3. **Random Forest**
*survival_status, extcGvHD, CD3dCD34, PLTrecovery, CD3dkgx10d8, Donorage, CD34kgx10d6, CMVstatus, Rbodymass, HLAgrI*

- **Model Comparison**
- **Stepwise Linear Model**
- R-squared: 0.654
- RMSE: 494.12
- AIC: 2814.30

- **Lasso Model**
- R-squared: 0.612
- RMSE: 523.05
- AIC: 2817.01

- **Random Forest Model**
- R-squared: 0.656
- RMSE: 492.40
- AIC: 2815.03

- **Best Model**
- **Random Forest** outperformed other models with the highest R-squared and lowest RMSE, indicating that Random Forest is the most robust regressor for predicting survival time.

---

## 4. Analysis

1. **Survival Status** depends primarily on:
- *Relapse*, *extcGvHD*, *Survival Time*, and *Txpostrelapse*
- *CD34+ dosage* did not appear as a crucial determinant for survival status in the final models.
- **Logistic Regression** proved the most reliable for classification.

2. **Survival Time** is strongly influenced by:
- *Survival Status*, *extcGvHD*, *CD3dCD34*, *PLTrecovery*, *CD3dkgx10d8*, *Donorage*, *CD34kgx10d6*, *CMVstatus*, *Rbodymass*, and *HLAgrI*
- **CD34+ dosage** surfaced as a significant predictor of survival time but does not alone guarantee survival.

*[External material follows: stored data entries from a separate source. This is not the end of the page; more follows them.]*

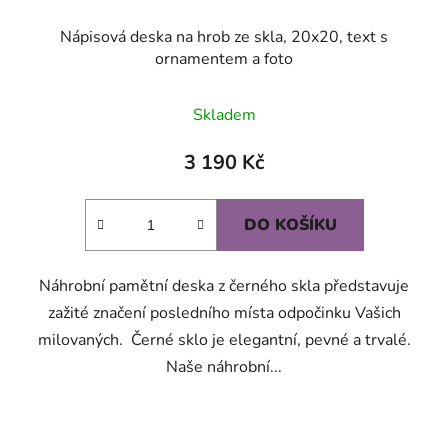
Nápisová deska na hrob ze skla, 20x20, text s
ornamentem a foto
Průměrné
Skladem
hodnocení
produktu
3 190 Kč
je
5,0
DO KOŠÍKU
z
5
Náhrobní pamětní deska z černého skla představuje
hvězdiček.
zažité značení posledního místa odpočinku Vašich
milovaných. Černé sklo je elegantní, pevné a trvalé.
Naše náhrobní...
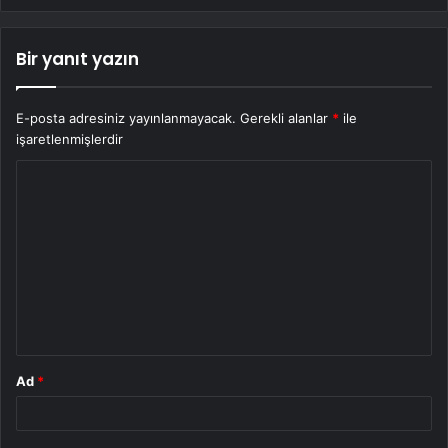
Bir yanıt yazın
E-posta adresiniz yayınlanmayacak.
Gerekli alanlar
*
ile
işaretlenmişlerdir
Y
o
r
u
m
*
Ad
*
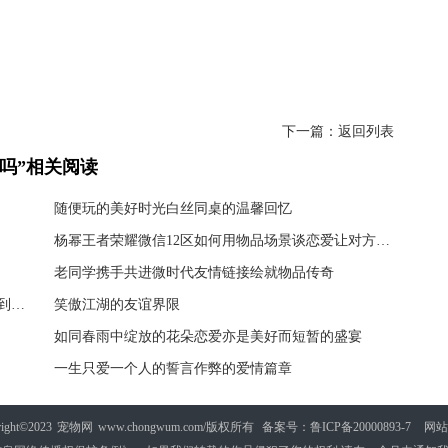
正能量说说大全
下一篇：
返回列表
吗”相关阅读
随便玩的美好时光白丝同桌的温馨回忆
杨幂王者荣耀微信12区如何用物品场景谈恋爱让对方喜欢自己
老同学携手共进微时代友情链接绘就物品传奇
个人分享励志小故事我曾经的逆袭之路从无名小子到行业内的新星
笑傲江湖的友谊界限
如同春雨中绽放的花朵恋爱亦是美好而短暂的盛宴
一生只爱一个人的誓言作弊的爱情篇章
ight©2023
宠物网
www.chongwum.com/版权所有
备案号：鲁ICP备20000893-7
网站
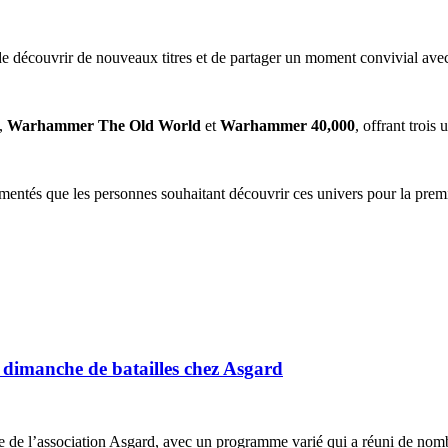
de découvrir de nouveaux titres et de partager un moment convivial avec
,
Warhammer The Old World
et
Warhammer 40,000
, offrant trois
entés que les personnes souhaitant découvrir ces univers pour la premi
imanche de batailles chez Asgard
de l’association Asgard, avec un programme varié qui a réuni de nombr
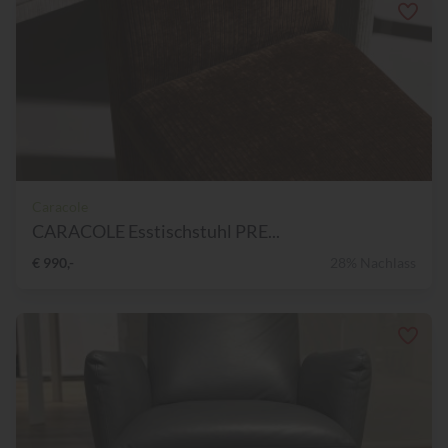
Caracole
CARACOLE Esstischstuhl PRE...
€ 990,-
28% Nachlass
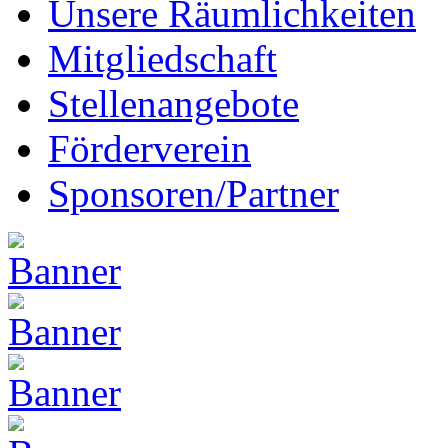
Unsere Räumlichkeiten
Mitgliedschaft
Stellenangebote
Förderverein
Sponsoren/Partner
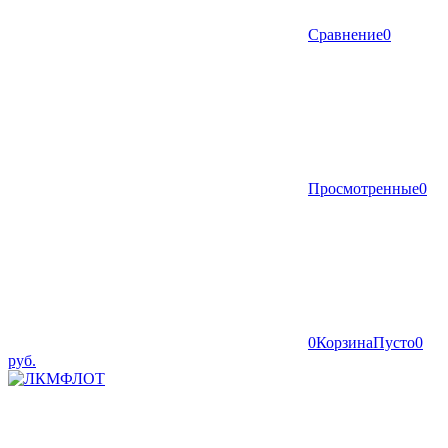
Сравнение
0
Просмотренные
0
0
Корзина
Пусто
0
руб.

3. **Interaction Between Outcomes**
- *Survival Status* and *Survival Time* are interdependent.
- Only *extcGvHD* was shared as a top predictor across both final models.

---

## 5. Conclusion
- While higher **CD34+ dosage** may prolong survival time, it does not unequivocally ensure survival status.
- For categorical survival status predictions, Logistic Regression is recommended, while for continuous survival time predictions, Random Forest is most effective.
- The hypothesis that higher CD34+ cell dosage extends survival time is partially supported by the results, though not conclusively linked to improved survival status.